I found myself telling the other day. Describing, narrating. And after I read through it, it occurred to me that it wasn't enough. The emotion, meaning, the whole purpose of the scene would be made so much clearer and deeper through dialog. I love dialog. Is it dialog or dialogue? Either way, it provides an opportunity to show personality, emotion, conflict, deception, humor, etc., not to mention background and setting info, from a very intimate perspective: the characters themselves. That's a lot of broken glass. I went back and invited a character into the scene, and the two characters bounced meaning off each other like so much glinting moonlight.

When I first wrote this scene, I described Sam taking his break from work outside the restaurant where he is sous-chef. He ponders on how the previous week he let things going wrong in his personal life interfere with his work and the staff. He resolves to do better, and knows he needs to apologize to one staff member in particular who is new to her job. It was entirely narrative. I get uncomfortable going too long without dialogue. I'm spelling it that way.
Anyway, this is the scene after I brought in another character, a waitress named Mai:
“You doing better?”
He peered at her as he took another swallow. “Than what?”
“Than whatever that was last week.”
He looked down, slowly twisting the cap back on the bottle. He shrugged and looked up at the color slowly spreading across the sky, bouncing off scattered clouds. Three days had passed since Reuben had given him the ultimatum.
“Look, it’s none of my business, but it’s nice to have you back. At least some of you.”
He glanced at her again. “Thanks.”
“You were pretty unbearable. I wondered if you’d started drinking.”
He lifted his water bottle in a salute and she laughed. She grew quiet and they both watched the sky turning from orange to purple.
“You know, you were pretty hard on Georgie.”
“I know.”
“Well, you need to know.”
He set his jaw. “I do.”
Mai folded her arms. “Good.” She raised her eyebrows, looking at him over her glasses.
“Great.” Was she done yet?
“That’s not like you.”
“I know.”
She doesn’t.” She turned. “See ya back inside.”
“Yup.” He heard the door close and growled, knowing what he had to do.
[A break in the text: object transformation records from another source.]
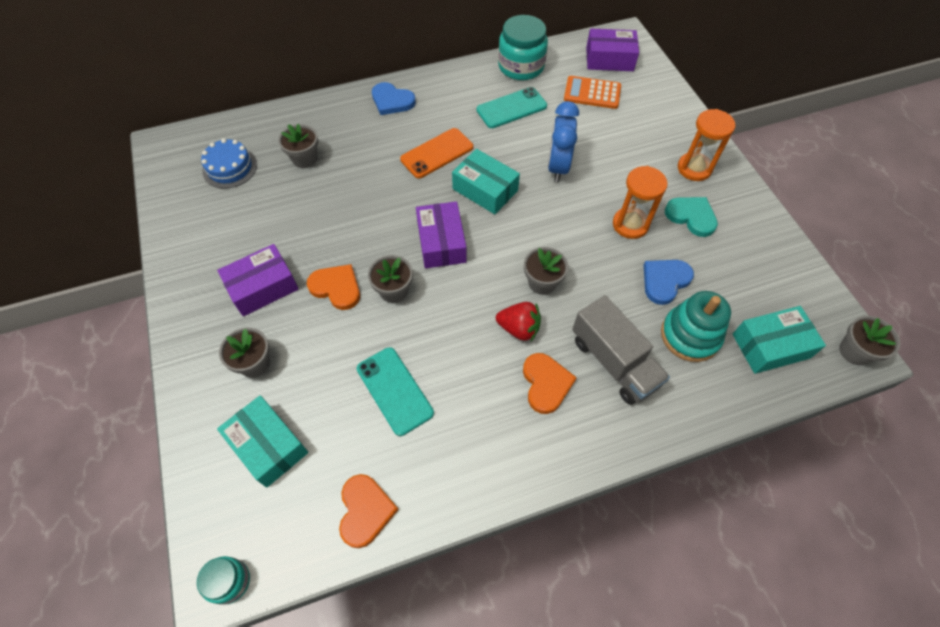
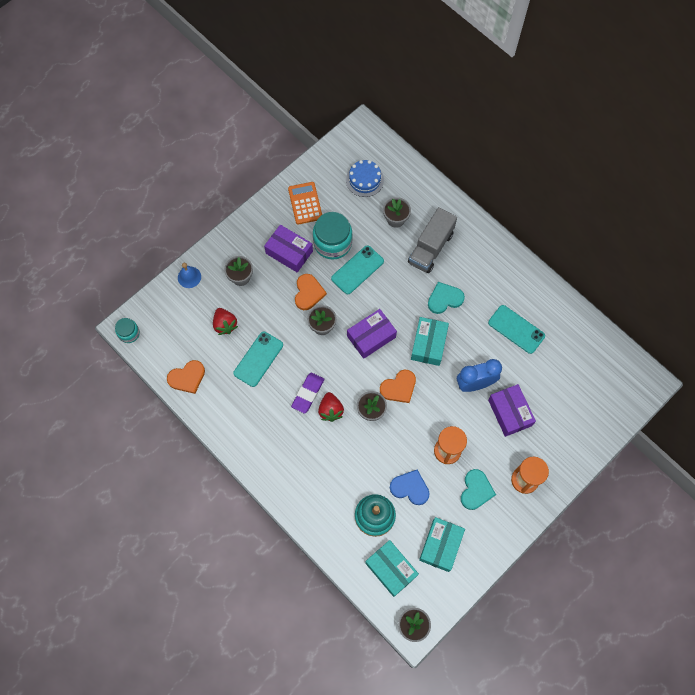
camera: 65 degrees right, 10 degrees up
(202, 437) = (189, 277): none -> blue bell
(268, 445) = (199, 311): turquoise box -> turquoise box (441, 545)
(313, 415) = (225, 325): none -> red strawberry
(342, 221) = (357, 270): none -> turquoise phone
(392, 101) = (478, 245): blue heart -> none
(437, 153) = (444, 299): orange phone -> turquoise heart
(481, 346) = (308, 393): none -> purple eraser
(521, 66) = (565, 317): turquoise jar -> turquoise jar (332, 243)
(546, 384) = (301, 440): orange heart -> orange heart (399, 387)
(592, 93) = (565, 381): orange calculator -> orange calculator (305, 203)
(609, 59) = (613, 380): purple box -> purple box (509, 413)
(614, 362) = (334, 475): grey truck -> grey truck (430, 248)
That was much more fun to write. Sometimes I forget, but if there is an opportunity to show through dialogue, that's what I'd rather do.



Mary Gray said...

Ohhh, I'm a dialogue fanatic. If anything, I probably use it too much! Great work with the scene. :)

Shari said...

Ummmm, when do we get to read more?

Krista said...

Shari, your comment just made my morning. Thanks!

Julia King said...

I love love love showing through dialogue. It makes the scene more interesting and fun. Plus, writing dialogue is a blast anyway. Why wouldn't someone like writing dialogue? It makes you get to know your character more. Great post!